La Gazette de la grande ile

Vindicte populaire: Trois bandits ont succombé à Bealanana

Publié le 17 novembre 2017

Un cas de vindicte populaire s’est produit dans la localité de Bealalana. Le 15 novembre dernier, dans la commune d’Antananivo, district de Bealalana, un jeune homme a été appréhendé par les habitants locaux après avoir volé deux zébus. Pour le punir, la population locale a décidé de couper sa main droite et ainsi faire savoir à tous qu’il s’agit d’un dahalo, puis on l’a relâché. Il est à noter qu’un grand nombre d’individus a procédé à cet acte après avoir effectué une enquête. La nuit du 15 novembre au 16 novembre 2017, un foyer dans le quartier appelé Ambatoriha-Est s’est fait attaquer par 6 bandits. Tous les occupants de la maison ont été tabassés par lesdits bandits. Ils se sont ensuite enfuis avec une somme de 20 millions d’ariary. Il se trouve que le fils du propriétaire de la maison avait reconnu un des assaillants qui se trouve être un membre de leur famille et la population a tout de suite procédé à l’arrestation de celui-ci qui après avoir été torturé, tailladé par une lame a reconnu être un des bandits et a ensuite dénoncé 2 de ses compagnons.

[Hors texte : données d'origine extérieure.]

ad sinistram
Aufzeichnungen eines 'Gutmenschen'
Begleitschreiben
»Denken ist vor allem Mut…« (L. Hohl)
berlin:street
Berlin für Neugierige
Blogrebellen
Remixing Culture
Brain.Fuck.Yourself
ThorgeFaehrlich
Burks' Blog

Ces derniers ont subi le même sort et ont fait pareil que le premier en dénonçant leurs camarades. Lors de la quatrième arrestation, l’individu a refusé d’ouvrir la porte de sa demeure et il a tout de suite répondu qu’il a poignardé la personne  qu’il a volé. C’est là que la population s’est défoulée  sur les 3 bandits qui ont par la suite trouvé la mort. Le premier qui se trouve être un membre de la famille a été épargné et les éléments de la gendarmerie l’ont emmené à Antsohihy pour être jugé. Les dépouilles des trois bandits ont été emportées au terrain de foot de Bealalana hier. Il reste encore 2 bandits qui courent dans la nature. Il paraîtrait que la population de Bealalana est contrainte de passer aux lynchages populaires vu la faiblesse au niveau de la justice. Nombreux bandits s’en sortent facilement et ce à plusieurs reprises. Les cas de vindicte populaire montre la faiblesse de l’Etat et les cas enregistrés dans le pays n’est pas des moindres.